Twenty-two studies (n=4,760 patients) were included in the review. The median sample size was 97 patients (range 30 to 1,007). Nineteen studies enrolled patients consecutively, although in one further study, recruitment of patients took place from the cohort. The liver biopsies were obtained blinded to transient elastography, but the results of transient elastography were not explicitly reported to have been obtained blind to liver biopsies.
Diagnostic cut-off levels: The weighted mean kilopascal of significant liver fibrosis (up to F2) was 7.81 (95% CI 7.77 to 7.85; n=3,514 patients) and liver cirrhosis (F4) was 15.56 (95% CI 15.50 to 15.70; n=4,430 patients) in studies that reported cut-offs (22 studies).
Liver fibrosis diagnosis (up to F2): In 17 studies that provided diagnostic accuracy data of transient elastography, the pooled sensitivity of the kilopascal score for significant liver fibrosis was 71.9% (95% CI 71.4 to 72.4; n=3,066 patients) and the specificity of the score was 82.4% (95% CI 81.9 to 82.9; n=3,066 patients). The kilopascal score for significant fibrosis was 7.71 (95% CI 7.67 to 7.75).

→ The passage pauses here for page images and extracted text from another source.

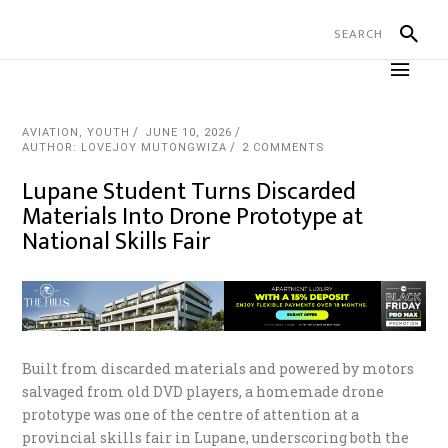
AVIATION
,
YOUTH
JUNE 10, 2026
AUTHOR: LOVEJOY MUTONGWIZA
2 COMMENTS
Lupane Student Turns Discarded
Materials Into Drone Prototype at
National Skills Fair
Built from discarded materials and powered by motors
salvaged from old DVD players, a homemade drone
prototype was one of the centre of attention at a
provincial skills fair in Lupane, underscoring both the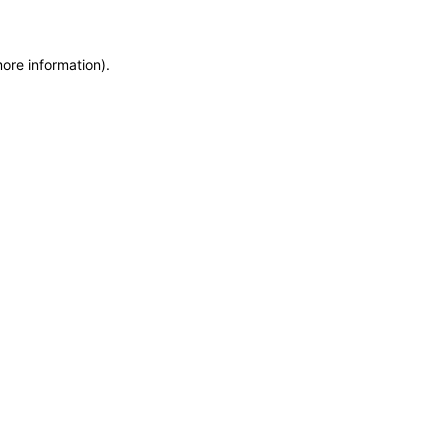
more information)
.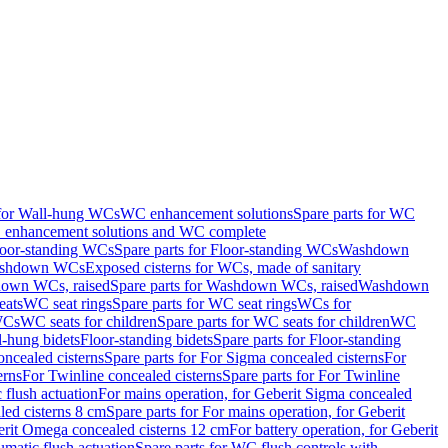
 for Wall-hung WCs
WC enhancement solutions
Spare parts for WC
enhancement solutions and WC complete
loor-standing WCs
Spare parts for Floor-standing WCs
Washdown
Washdown WCs
Exposed cisterns for WCs, made of sanitary
own WCs, raised
Spare parts for Washdown WCs, raised
Washdown
eats
WC seat rings
Spare parts for WC seat rings
WCs for
 WCs
WC seats for children
Spare parts for WC seats for children
WC
l-hung bidets
Floor-standing bidets
Spare parts for Floor-standing
ncealed cisterns
Spare parts for For Sigma concealed cisterns
For
erns
For Twinline concealed cisterns
Spare parts for For Twinline
 flush actuation
For mains operation, for Geberit Sigma concealed
led cisterns 8 cm
Spare parts for For mains operation, for Geberit
berit Omega concealed cisterns 12 cm
For battery operation, for Geberit
matic flush actuation
Spare parts for WC flush controls with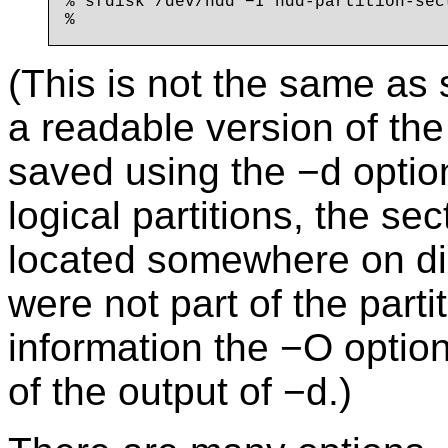
% sfdisk /dev/hdd −I hdd-partition-sect
(This is not the same as s
a readable version of the 
saved using the −d optio
logical partitions, the se
located somewhere on dis
were not part of the parti
information the −O option
of the output of −d.)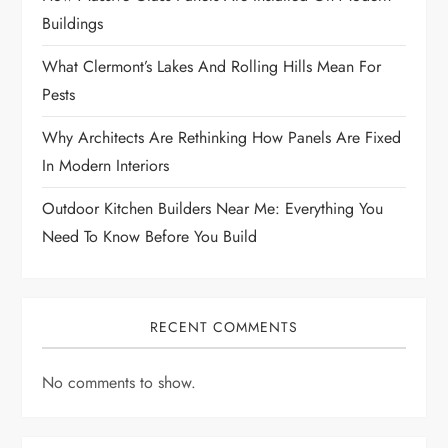
Buildings
What Clermont’s Lakes And Rolling Hills Mean For
Pests
Why Architects Are Rethinking How Panels Are Fixed
In Modern Interiors
Outdoor Kitchen Builders Near Me: Everything You
Need To Know Before You Build
RECENT COMMENTS
No comments to show.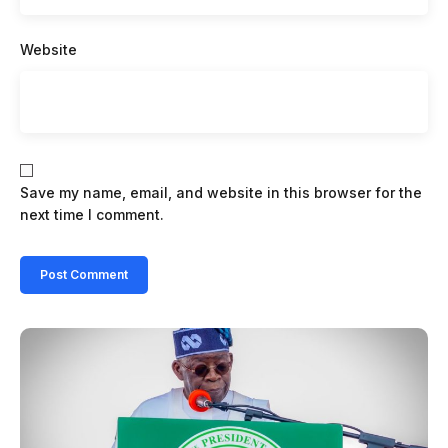
Website
Save my name, email, and website in this browser for the
next time I comment.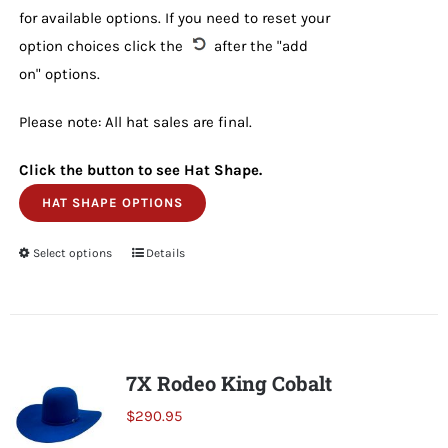
for available options. If you need to reset your
option choices click the
after the "add
on" options.
Please note: All hat sales are final.
Click the button to see Hat Shape.
HAT SHAPE OPTIONS
Select options
This
Details
product
has
multiple
variants.
7X Rodeo King Cobalt
The
$
290.95
options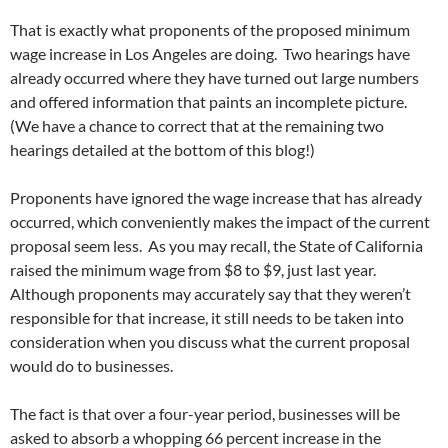
That is exactly what proponents of the proposed minimum
wage increase in Los Angeles are doing. Two hearings have
already occurred where they have turned out large numbers
and offered information that paints an incomplete picture.
(We have a chance to correct that at the remaining two
hearings detailed at the bottom of this blog!)
Proponents have ignored the wage increase that has already
occurred, which conveniently makes the impact of the current
proposal seem less. As you may recall, the State of California
raised the minimum wage from $8 to $9, just last year.
Although proponents may accurately say that they weren’t
responsible for that increase, it still needs to be taken into
consideration when you discuss what the current proposal
would do to businesses.
The fact is that over a four-year period, businesses will be
asked to absorb a whopping 66 percent increase in the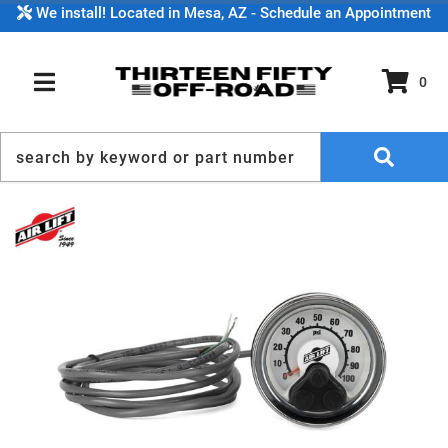
We install! Located in Mesa, AZ - Schedule an Appointment
0
TOGGLE NAVIGATION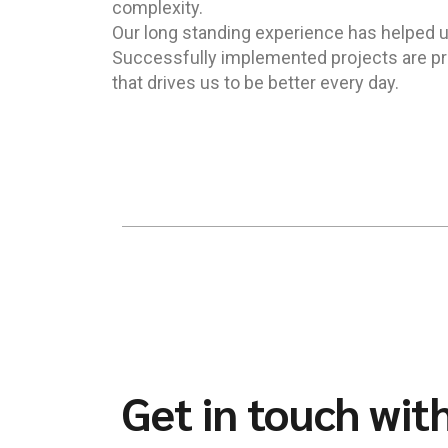
complexity.
Our long standing experience has helped us 
Successfully implemented projects are pro
that drives us to be better every day.
Get in touch wit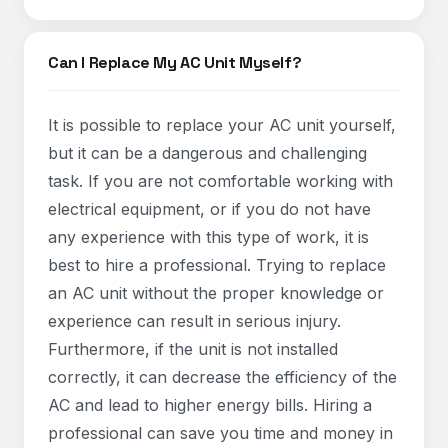
Can I Replace My AC Unit Myself?
It is possible to replace your AC unit yourself,
but it can be a dangerous and challenging
task. If you are not comfortable working with
electrical equipment, or if you do not have
any experience with this type of work, it is
best to hire a professional. Trying to replace
an AC unit without the proper knowledge or
experience can result in serious injury.
Furthermore, if the unit is not installed
correctly, it can decrease the efficiency of the
AC and lead to higher energy bills. Hiring a
professional can save you time and money in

Liver cirrhosis diagnosis (F4): In studies that evaluated diagnostic test data of liver stiffness measurements by transient elastography for liver cirrhosis, the sensitivity was 84.45% (95% CI 84.2 to 84.7; n=4,052 patients) and the specificity was 94.69 (95% CI 94.3 to 95.0; n=4,052 patients). The kilopascal score of 15.08 (95% CI 15.0 to 15.10).